### Assigned task
Using the listing below, say how many lines have the string "middle" in them, giving the number alone.

### Exercise data

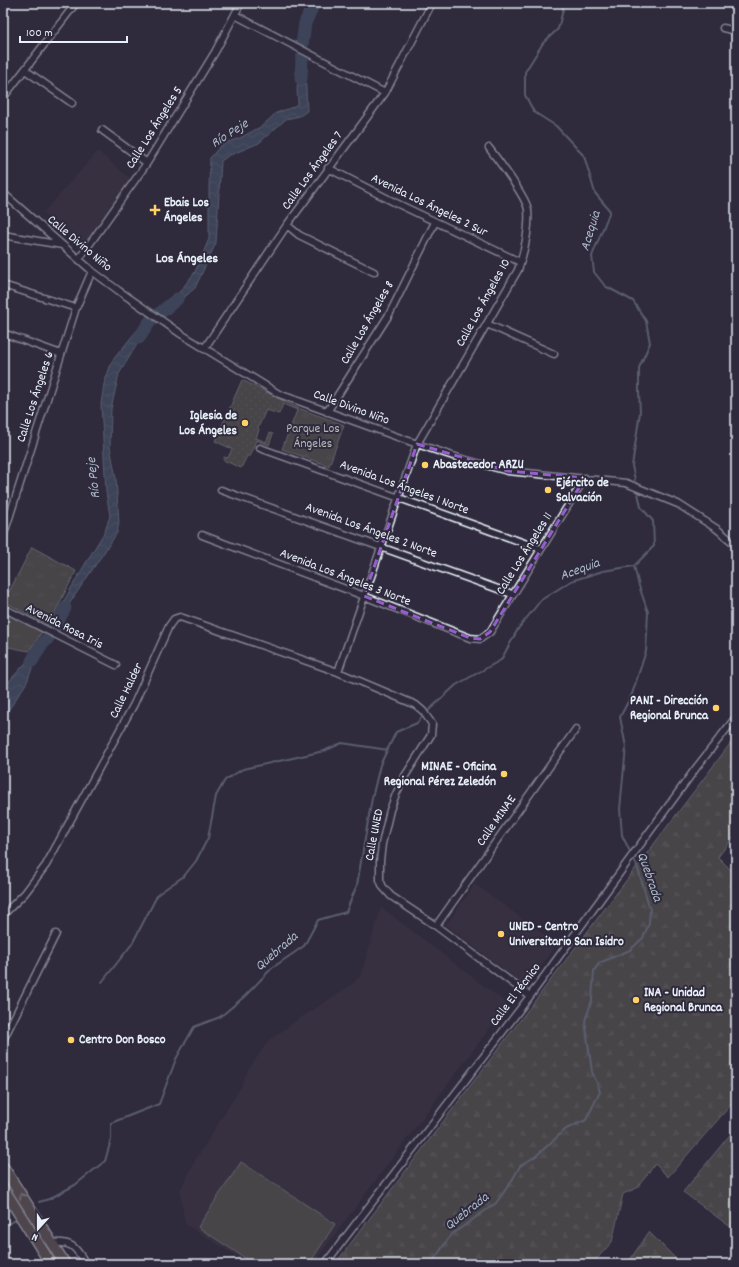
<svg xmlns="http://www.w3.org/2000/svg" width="739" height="1267" viewBox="0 0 739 1267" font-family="Dekko,sans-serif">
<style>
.built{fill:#423747}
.grass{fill:url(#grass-dots);stroke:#a6aca8}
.forest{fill:url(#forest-firs);stroke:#a6aca8}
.park{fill:url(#park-tufts);stroke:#a6aca8}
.pitch{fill:#656658;stroke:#a6aca8}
.water{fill:url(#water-waves);stroke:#8d9dad}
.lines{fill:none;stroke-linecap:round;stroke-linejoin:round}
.stream{stroke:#8d9dad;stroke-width:2}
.river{stroke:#50657b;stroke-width:13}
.minor-casing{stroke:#e8f1f8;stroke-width:9}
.trunk-casing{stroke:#e8f1f8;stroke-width:13}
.minor{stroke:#2f2a3d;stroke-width:6}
.trunk{stroke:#776864;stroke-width:10}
.oneway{stroke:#bbbabd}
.marked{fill:none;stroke:#965dcd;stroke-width:3;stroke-dasharray:8 5;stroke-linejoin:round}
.poi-dot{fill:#ffd166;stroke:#2f2a3d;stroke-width:1.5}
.labels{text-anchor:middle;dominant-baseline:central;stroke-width:4;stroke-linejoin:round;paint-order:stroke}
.street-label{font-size:13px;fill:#e8f1f8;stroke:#2f2a3d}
.poi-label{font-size:13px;font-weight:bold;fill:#e8f1f8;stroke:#2f2a3d;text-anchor:start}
.park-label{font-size:13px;fill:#b4b9b8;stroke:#2f2a3d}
.water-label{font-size:14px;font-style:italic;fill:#abb9c6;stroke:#2f2a3d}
.neighbourhood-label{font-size:14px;font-weight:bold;fill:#e8f1f8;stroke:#2f2a3d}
</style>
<defs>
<pattern id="grass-dots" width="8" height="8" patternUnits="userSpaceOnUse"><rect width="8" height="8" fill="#656658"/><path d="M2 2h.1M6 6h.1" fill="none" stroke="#7b7c71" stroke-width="1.8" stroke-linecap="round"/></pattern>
<pattern id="forest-firs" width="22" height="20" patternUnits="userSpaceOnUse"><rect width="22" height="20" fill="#656658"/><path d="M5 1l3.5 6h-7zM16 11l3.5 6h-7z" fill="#7b7c71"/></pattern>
<pattern id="park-tufts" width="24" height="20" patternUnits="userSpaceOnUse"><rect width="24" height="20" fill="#656658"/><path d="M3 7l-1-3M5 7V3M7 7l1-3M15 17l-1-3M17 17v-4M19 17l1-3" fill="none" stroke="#7b7c71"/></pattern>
<pattern id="water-waves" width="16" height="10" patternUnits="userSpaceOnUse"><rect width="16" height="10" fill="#50657b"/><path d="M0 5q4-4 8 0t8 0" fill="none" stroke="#697c8e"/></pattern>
</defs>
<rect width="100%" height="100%" fill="#2f2a3d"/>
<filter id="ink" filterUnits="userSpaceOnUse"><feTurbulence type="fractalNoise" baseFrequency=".025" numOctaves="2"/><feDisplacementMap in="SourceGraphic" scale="8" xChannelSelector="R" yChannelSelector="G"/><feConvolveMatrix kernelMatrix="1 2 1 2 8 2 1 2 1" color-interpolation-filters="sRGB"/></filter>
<g filter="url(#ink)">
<!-- built -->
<path class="built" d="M 98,151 L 132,180 L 80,249 L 43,213 Z
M 475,884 L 557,944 L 526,987 L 446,925 Z
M 381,907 L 508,1004 L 313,1264 L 249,1264 L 185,1224 L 180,1191 L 194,1162 L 240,1088 L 248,1070 L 269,1040 L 300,1018 L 351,985 L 361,975 Z"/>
<!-- grass -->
<path class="grass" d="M 242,380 L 298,408 L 297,410 L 283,404 L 279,414 L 266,410 L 258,428 L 259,430 L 256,438 L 266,442 L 270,433 L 273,434 L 269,445 L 256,440 L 250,456 L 247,456 L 241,468 L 223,460 L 224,457 L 228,458 L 232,449 L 215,441 Z"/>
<!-- forest -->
<path class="forest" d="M 736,736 L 736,834 L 718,857 L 736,875 L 736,1099 L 668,1177 L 655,1164 L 637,1188 L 623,1194 L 612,1242 L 592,1264 L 335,1264 Z
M 733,1131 L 736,1133 L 736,1231 L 683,1192 Z
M 649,1232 L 681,1264 L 627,1264 Z"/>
<!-- park -->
<path class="park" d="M 298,408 L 344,425 L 329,466 L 282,449 Z
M 32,547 L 76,571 L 56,610 L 50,626 L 3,601 L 3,590 L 9,592 Z
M 3,612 L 42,632 L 29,651 L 3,646 Z"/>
<!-- pitch -->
<path class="pitch" d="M 241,1162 L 335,1224 L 309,1264 L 254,1264 L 198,1227 Z"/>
<!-- water -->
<path class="water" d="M 309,3 L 324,3 L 317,7 L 303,40 C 300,25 300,15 309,3 Z
M 302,61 L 305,65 L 307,111 L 300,116 L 286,119 L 259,143 L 228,156 L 221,161 L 216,243 L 195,288 L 180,301 L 164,310 L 181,290 L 195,272 L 209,239 L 209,186 L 210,158 L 222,144 L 240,138 L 262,126 L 276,113 L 293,107 L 298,103 L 297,90 L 299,64 Z
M 148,324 L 144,333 L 119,374 L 111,409 L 110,447 L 116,478 L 119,523 L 117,533 L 57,622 L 60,608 L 78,576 L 105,531 L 110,516 L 106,492 L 101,404 L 104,384 L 112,361 L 138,329 Z
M 40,647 L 27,682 L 6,714 L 3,723 L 3,688 Z"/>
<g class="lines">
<!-- stream -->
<path class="stream" d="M 563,3 L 563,10 L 558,29 L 543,43 L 525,72 L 525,95 L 534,112 L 556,126 L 584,156 L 595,193 L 610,211 L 592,256 L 594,272 L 605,286 L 633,301 L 646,321 L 650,343 L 639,368 L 639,392 L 640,412 L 632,466 L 635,480
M 428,711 L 456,685 L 501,660 L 518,629 L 541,600 L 571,581 L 603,571 L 634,566 L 654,546 L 653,521 L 641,507 L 638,493
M 102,982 L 132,944 L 158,894 L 184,876 L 196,861 L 208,838 L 216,796 L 225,780 L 243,769 L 324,751 L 342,743 L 388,750
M 39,1202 L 49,1199 L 75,1185 L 105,1161 L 111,1140 L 111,1123 L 159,1104 L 176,1059 L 194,1027 L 220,1017 L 245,996 L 272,968 L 304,946 L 318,920 L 346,912 L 357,885 L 372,798 L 380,765 L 396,732 L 417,723 L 421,718
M 3,1226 L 16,1220
M 431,1264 L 451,1235 L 496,1203 L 511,1182 L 520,1166 L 536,1156 L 566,1129 L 586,1120 L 600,1092 L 597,1083 L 592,1072 L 585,1021 L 592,1000 L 594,971 L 599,963 L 630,950 L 643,938 L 649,923 L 650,909 L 637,866 L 622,835 L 620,809 L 626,747 L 620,717 L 632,694 L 646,651 L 648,612 L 639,586 L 634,566"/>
<!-- river -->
<path class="river" d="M 302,45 L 305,23 L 314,3
M 301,79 L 302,58
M 160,313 L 177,299
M 139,338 L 151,320
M 54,628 L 65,608
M 32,661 L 40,647 L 48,638"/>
<defs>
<path id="minor" d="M 235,15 L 385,93
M 723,28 L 736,31
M 25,70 L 72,103
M 3,98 L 76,3
M 102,130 L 147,163
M 328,168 L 394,202 L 520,262
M 3,193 L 92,271 L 119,291 L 181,334 L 279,394 L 417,444 L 459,458 L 508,471 L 626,483 L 678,504 L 717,529 L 736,545
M 287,225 L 299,235 L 374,272
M 3,235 L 62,245
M 79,259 L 147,163 L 215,52 L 241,3
M 3,285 L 76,308
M 487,324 L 554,354
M 3,333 L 61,354
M 204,349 L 287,225 L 385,93 L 432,3
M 327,412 L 390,313 L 435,222
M 260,448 L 541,549
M 221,490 L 512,594
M 202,535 L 364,596 L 470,638 L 480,639 L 490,632 L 585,478
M 3,537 L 76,308 L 92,271
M 3,608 L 116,665
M 338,672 L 417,444 L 518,270 C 524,252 530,230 528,210 C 527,198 498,160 489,148
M 3,915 L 25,893 L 46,865 L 134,704 L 169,626 L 174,619 L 180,617 L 338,672 L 416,705 L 423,711 L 432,724 L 431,735 L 405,776 L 396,794 L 390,810 L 382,844 L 380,861 L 380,880 L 383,887 L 391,896 L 436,926 L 530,996
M 436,926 L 576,729
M 3,1040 L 56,934
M 52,1243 C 73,1241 76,1248 86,1264
M 325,1264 L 530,996 L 696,768 L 736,717"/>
<path id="trunk" d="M 3,1167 L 65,1264
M 3,1188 L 51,1264"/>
</defs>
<!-- minor casing -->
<use href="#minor" class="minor-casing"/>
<!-- trunk casing -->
<use href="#trunk" class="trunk-casing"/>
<!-- minor -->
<use href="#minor" class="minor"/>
<!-- trunk -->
<use href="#trunk" class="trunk"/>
</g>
<!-- one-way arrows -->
<defs><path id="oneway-chevron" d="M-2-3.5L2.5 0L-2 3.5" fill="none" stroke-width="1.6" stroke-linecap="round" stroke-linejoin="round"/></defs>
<use class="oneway" href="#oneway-chevron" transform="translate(22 1196) rotate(-123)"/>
</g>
<!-- marked area -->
<path d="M0 0H739V1267H0ZM 417,444 L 508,471 L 585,478 L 490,632 L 480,639 L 470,638 L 364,596 Z" fill="#2f2a3d" fill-opacity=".55" fill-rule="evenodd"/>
<path class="marked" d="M 417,444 L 508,471 L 585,478 L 490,632 L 480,639 L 470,638 L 364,596 Z"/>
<!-- markers -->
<g class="poi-dot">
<path d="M153 204h4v4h4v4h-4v4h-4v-4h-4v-4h4z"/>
<circle cx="245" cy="423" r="4"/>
<circle cx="425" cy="465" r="4"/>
<circle cx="548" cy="490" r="4"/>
<circle cx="716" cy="708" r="4"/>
<circle cx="504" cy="774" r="4"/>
<circle cx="501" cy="934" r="4"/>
<circle cx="636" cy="1000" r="4"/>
<circle cx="71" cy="1040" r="4"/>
</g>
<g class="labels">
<!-- street labels -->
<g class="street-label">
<text transform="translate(155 128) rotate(-58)">Calle Los Ángeles 5</text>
<text transform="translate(313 171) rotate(-54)">Calle Los Ángeles 7</text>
<text transform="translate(429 206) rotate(26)">Avenida Los Ángeles 2 Sur</text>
<text transform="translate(79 244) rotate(40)">Calle Divino Niño</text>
<text transform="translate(484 303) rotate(-61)">Calle Los Ángeles 10</text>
<text transform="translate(368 323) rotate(-60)">Calle Los Ángeles 8</text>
<text transform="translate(36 397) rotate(-72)">Calle Los Ángeles 6</text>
<text transform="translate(351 408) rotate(20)">Calle Divino Niño</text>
<text transform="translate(404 488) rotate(20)">Avenida Los Ángeles 1 Norte</text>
<text transform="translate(371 531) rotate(20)">Avenida Los Ángeles 2 Norte</text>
<text transform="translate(525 554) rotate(-58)">Calle Los Ángeles 11</text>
<text transform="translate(345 578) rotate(21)">Avenida Los Ángeles 3 Norte</text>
<text transform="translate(64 627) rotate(27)">Avenida Rosa Iris</text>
<text transform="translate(127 691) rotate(-64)">Calle Halder</text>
<text transform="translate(497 821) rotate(-55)">Calle MINAE</text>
<text transform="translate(375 835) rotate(-79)">Calle UNED</text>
<text transform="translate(516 995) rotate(-53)">Calle El Técnico</text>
</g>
<!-- poi labels -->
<g class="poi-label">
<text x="164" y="203">Ebais Los<tspan x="164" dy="15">Ángeles</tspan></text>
<text x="237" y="416" text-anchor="end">Iglesia de<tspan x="237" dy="15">Los Ángeles</tspan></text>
<text x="433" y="465">Abastecedor ARZU</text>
<text x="556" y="483">Ejército de<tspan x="556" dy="15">Salvación</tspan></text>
<text x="708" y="701" text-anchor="end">PANI - Dirección<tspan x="708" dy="15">Regional Brunca</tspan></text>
<text x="496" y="767" text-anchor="end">MINAE - Oficina<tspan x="496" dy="15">Regional Pérez Zeledón</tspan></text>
<text x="509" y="927">UNED - Centro<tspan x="509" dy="15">Universitario San Isidro</tspan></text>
<text x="644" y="993">INA - Unidad<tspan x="644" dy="15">Regional Brunca</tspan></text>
<text x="79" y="1040">Centro Don Bosco</text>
</g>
<!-- park labels -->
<g class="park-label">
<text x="313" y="429">Parque Los<tspan x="313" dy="15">Ángeles</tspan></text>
</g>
<!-- water labels -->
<g class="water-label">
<text transform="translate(230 134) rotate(-33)">Río Peje</text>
<text transform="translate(591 231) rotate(-73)">Acequia</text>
<text transform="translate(94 478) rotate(-96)">Río Peje</text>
<text transform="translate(580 570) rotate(-20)">Acequia</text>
<text transform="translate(649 877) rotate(71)">Quebrada</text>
<text transform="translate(277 952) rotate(-41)">Quebrada</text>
<text transform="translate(467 1212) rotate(-38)">Quebrada</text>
</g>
<!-- neighbourhood labels -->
<g class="neighbourhood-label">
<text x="187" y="259">Los Ángeles</text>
</g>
</g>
<!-- margin -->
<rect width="739" height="1267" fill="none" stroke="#2f2a3d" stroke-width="16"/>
<rect x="8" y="8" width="723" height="1251" fill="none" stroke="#e8f1f8" stroke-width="1.5" filter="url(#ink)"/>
<!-- north arrow -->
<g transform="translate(38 1229) rotate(201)" stroke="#2f2a3d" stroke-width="3" paint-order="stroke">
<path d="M0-3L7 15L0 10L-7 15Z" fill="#e8f1f8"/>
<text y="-6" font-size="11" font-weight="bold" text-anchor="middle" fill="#e8f1f8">N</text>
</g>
<!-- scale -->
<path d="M20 36v6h107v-6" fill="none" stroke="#e8f1f8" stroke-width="2"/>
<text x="26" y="36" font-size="12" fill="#e8f1f8" stroke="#2f2a3d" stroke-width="3" paint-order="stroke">100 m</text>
</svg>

### Your solution
2